Reporters Without Borders has protested against the bombing early today of
the Voice of The People, a private radio station in Harare which has often
been criticized by the government. The station was badly damaged but no one
"We urge you to conduct a thorough investigation into this explosion and to inform us of its progress", Reporters Without Borders secretary-general
Robert Ménard said in a letter to Interior Minister Kembo Mohadi. "The
authorities must give a clear signal that such actions will not go
unpunished", the letter said. It noted that radio is especially important as
it is the media used by most Zimbabweans to keep up with the news.

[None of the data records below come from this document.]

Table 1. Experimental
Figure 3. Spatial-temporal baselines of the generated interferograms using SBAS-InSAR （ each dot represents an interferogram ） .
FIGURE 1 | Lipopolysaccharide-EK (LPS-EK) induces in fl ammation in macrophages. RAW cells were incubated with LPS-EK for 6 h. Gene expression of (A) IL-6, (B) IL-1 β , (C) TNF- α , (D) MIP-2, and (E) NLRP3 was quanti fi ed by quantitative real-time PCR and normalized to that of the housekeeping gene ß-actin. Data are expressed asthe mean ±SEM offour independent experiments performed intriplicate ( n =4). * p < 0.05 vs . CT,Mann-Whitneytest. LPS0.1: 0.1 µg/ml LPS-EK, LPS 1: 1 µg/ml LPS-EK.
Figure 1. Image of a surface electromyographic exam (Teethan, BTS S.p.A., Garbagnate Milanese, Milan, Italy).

A guard was the only person at the radio station when the attack took place
in the early hours of 29 August. He said he was approached by three men, one
of them armed. Two of them restrained him while the third threw the
explosive device into the building. The three then ran off. The blast
destroyed the radio station’s roof and its equipment.

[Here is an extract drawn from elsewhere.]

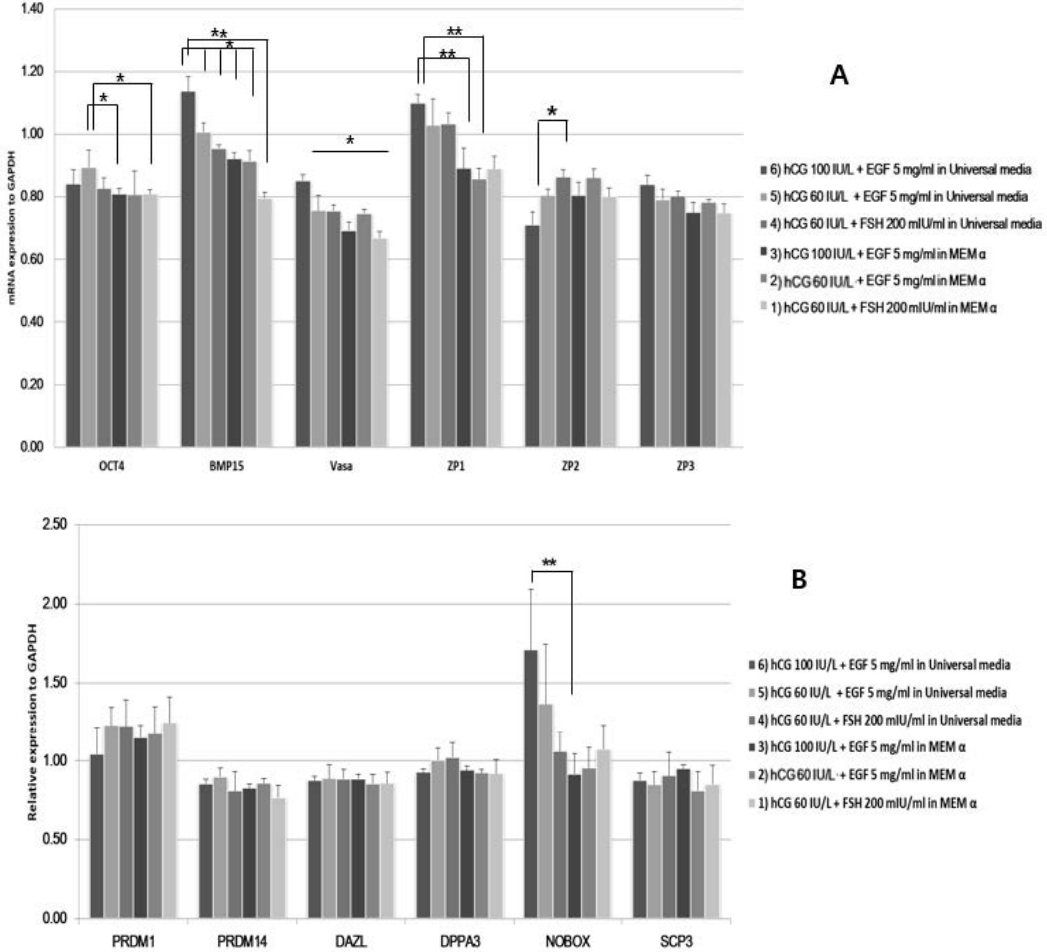
Figure 5. MicroRNA (mRNA) expression of marmoset single oocytes from different in vitro maturational conditions. Developmental gene expression of oocytes (A) and of primordial germ cells (B) was evaluated using qPCR. BMP15 and ZP1 were highly up-regulated in the ‘condition 6 ′ group, and Novox was also up-regulated. ** p < 0.05.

The Voice of The People employs local journalists who prepare radio
programmes in local languages that are sent by computer to the Netherlands.
From there they are broadcast back to Zimbabwe in order not to be subject to
Zimbabwe’s repressive news media laws. The government had often accused the
station of by-passing the law and of spreading propaganda hostile to the
government and likely to foment political divisions. On 4 July, police had
searched the station, seizing files and cassettes.
The premises housing the printing press of the Daily News newspaper in
Southerton, a suburb of Harare, was bombed on the night of 27-28 January
2001. No one was injured but the printing press was badly damaged, making it
very difficult to bring out the daily. No one every claimed responsibility
for the bombing and the investigation produced no results.